--- 目的 A ---
次の(i)〜(iii)が浪曲映画の記事の内容と合うかどうかを判定し、それぞれ「はい」か「いいえ」で答えたうえで、決め手となる記事の言葉をそのまま引用すること。(i) トークイベントは第七藝術劇場での上映後に行われた。(ii) 木馬亭は関西で唯一の浪曲の常打ち小屋である。(iii) 小そめは港家小柳に弟子入りした。
--- 目的 B ---
浪曲映画の記事のうち、「ドキュメンタリー映画「絶唱浪曲ストーリー」(冒頭の写真は港家小柳 ©Passo Passo」で始まり「が入り混じり、新時代の到来を予感させる。」までの部分を、一字も変えずに書き写すこと。

--- 本文抜粋 ---
※ ※ ※
7月9日、大阪・十三の第七藝術劇場でドキュメンタリー映画「絶唱浪曲ストーリー」上映後、アフリカの芸能を研究する国立民族学博物館(民博)学術資源研究開発センター准教授の川瀬慈さんと川上アチカ監督によるトークイベントが行われた。その模様を報告します。
ドキュメンタリー映画「絶唱浪曲ストーリー」(冒頭の写真は港家小柳 ©Passo Passo + Atiqa Kawakami)
<浪曲師の独特の唸り声、エモーショナルな節回し、キレのよい啖呵。曲師の三味線とのスリリングなインタープレイが、初めて見る者の心をたちまち鷲づかみにする。平成生まれの浪曲師や曲師が育ち、女性の演者が増えた。浅草木馬亭の客席は昔ながらの愛好者と新たなファンが入り混じり、新時代の到来を予感させる。
主人公は、そんな浪曲の世界に飛び込んだ港家小そめ。伝説の芸豪・港家小柳に惚れ込み弟子入りした小そめが、晴れて名披露目興行の日を迎えるまでの物語だ。映画のもう一つの主役というべきは関東唯一の浪曲の常打ち小屋である木馬亭。舞台裏では、さまざまな人生が交錯し、ベテランから若手へと芸が継承されていく。
※ ※ ※
--- 記載データ ---

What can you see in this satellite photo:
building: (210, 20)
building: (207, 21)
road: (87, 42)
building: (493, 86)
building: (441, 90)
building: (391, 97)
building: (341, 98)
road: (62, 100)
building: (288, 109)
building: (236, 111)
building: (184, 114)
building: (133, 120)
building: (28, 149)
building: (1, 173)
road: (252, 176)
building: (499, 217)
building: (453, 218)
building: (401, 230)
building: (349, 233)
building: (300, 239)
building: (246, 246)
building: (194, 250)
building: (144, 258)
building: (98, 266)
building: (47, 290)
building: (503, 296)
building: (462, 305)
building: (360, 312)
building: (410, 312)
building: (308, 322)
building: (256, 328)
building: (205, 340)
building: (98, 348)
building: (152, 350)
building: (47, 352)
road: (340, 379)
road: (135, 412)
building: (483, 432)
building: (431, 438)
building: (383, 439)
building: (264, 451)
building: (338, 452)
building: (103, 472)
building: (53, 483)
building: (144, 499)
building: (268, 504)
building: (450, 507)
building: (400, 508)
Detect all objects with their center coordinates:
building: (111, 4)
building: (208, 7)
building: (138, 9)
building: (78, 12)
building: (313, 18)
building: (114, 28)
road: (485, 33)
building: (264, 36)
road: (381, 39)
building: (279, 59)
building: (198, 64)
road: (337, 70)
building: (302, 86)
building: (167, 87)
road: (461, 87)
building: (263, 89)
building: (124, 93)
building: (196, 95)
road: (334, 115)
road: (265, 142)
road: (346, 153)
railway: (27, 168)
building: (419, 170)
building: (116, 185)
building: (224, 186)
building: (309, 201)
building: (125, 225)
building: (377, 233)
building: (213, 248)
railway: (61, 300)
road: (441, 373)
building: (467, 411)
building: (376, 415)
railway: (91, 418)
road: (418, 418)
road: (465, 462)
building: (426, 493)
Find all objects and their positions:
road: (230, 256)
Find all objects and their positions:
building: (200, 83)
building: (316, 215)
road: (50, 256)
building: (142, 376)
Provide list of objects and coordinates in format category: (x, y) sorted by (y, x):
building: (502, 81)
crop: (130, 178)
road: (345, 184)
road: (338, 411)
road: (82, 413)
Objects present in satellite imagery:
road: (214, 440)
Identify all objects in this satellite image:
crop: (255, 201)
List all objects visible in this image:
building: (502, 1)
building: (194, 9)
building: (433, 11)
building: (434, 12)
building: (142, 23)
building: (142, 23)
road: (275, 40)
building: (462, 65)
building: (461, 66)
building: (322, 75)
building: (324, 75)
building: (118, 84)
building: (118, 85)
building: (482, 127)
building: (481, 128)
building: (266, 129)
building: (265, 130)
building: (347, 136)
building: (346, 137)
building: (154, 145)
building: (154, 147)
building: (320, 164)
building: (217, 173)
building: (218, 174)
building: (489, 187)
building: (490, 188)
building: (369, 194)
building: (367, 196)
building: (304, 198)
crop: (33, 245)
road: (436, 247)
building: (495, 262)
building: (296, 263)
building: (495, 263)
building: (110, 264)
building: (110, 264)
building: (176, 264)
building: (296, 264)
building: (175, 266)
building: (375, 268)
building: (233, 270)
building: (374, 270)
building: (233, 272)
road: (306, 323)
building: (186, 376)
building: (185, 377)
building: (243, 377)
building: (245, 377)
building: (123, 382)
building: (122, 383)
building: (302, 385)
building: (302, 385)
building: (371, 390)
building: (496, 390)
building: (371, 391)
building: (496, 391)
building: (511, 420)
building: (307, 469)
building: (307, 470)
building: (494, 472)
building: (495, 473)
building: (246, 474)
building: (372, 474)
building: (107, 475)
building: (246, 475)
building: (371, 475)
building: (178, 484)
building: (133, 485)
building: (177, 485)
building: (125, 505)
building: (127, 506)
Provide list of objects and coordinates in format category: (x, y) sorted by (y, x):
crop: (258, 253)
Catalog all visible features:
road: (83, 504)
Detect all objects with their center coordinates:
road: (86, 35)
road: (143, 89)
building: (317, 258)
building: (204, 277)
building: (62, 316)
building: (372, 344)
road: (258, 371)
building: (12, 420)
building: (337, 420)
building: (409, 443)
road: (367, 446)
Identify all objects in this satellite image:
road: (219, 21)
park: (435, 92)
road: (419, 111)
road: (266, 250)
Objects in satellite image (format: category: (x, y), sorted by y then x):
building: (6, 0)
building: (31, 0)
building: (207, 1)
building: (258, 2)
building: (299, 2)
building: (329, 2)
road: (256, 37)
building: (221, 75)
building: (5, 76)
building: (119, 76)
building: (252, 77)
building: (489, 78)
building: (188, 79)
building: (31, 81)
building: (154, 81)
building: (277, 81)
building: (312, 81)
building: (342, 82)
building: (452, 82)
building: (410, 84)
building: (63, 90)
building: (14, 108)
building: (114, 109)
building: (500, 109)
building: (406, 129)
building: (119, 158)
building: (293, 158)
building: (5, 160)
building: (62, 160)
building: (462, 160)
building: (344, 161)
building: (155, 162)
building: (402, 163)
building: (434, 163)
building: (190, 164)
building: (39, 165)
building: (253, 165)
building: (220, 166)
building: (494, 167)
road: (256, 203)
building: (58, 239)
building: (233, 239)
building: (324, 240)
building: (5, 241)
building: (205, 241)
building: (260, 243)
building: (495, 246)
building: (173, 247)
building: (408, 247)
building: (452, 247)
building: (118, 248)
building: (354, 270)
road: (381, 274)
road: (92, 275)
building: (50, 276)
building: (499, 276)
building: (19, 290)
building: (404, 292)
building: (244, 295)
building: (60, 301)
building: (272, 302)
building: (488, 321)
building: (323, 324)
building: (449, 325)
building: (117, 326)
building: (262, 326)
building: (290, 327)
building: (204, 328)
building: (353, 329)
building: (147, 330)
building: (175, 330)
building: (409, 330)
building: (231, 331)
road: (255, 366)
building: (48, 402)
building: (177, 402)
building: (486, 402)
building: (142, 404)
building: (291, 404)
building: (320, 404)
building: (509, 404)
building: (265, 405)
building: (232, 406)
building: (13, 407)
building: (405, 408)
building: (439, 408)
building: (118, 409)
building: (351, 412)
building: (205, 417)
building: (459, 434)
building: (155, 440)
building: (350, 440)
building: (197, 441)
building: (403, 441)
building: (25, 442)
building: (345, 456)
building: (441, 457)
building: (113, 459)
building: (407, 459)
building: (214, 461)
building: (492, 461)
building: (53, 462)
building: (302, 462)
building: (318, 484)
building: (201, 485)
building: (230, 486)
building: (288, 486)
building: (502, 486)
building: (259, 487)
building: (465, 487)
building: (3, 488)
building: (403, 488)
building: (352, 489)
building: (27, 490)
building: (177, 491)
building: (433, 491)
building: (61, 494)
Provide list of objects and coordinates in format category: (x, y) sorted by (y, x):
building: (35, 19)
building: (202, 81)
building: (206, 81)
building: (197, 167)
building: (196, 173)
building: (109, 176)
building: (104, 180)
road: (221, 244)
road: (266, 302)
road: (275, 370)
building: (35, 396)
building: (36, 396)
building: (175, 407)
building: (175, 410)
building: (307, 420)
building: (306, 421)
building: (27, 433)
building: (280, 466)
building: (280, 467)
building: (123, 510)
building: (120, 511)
※ ※ ※
--- 出力全文 A ---
(i) はい。「大阪・十三の第七藝術劇場でドキュメンタリー映画「絶唱浪曲ストーリー」上映後」
(ii) いいえ。「関東唯一の浪曲の常打ち小屋である木馬亭」
(iii) はい。「伝説の芸豪・港家小柳に惚れ込み弟子入りした小そめ」

--- 出力全文 B ---
ドキュメンタリー映画「絶唱浪曲ストーリー」(冒頭の写真は港家小柳 ©Passo Passo + Atiqa Kawakami)
<浪曲師の独特の唸り声、エモーショナルな節回し、キレのよい啖呵。曲師の三味線とのスリリングなインタープレイが、初めて見る者の心をたちまち鷲づかみにする。平成生まれの浪曲師や曲師が育ち、女性の演者が増えた。浅草木馬亭の客席は昔ながらの愛好者と新たなファンが入り混じり、新時代の到来を予感させる。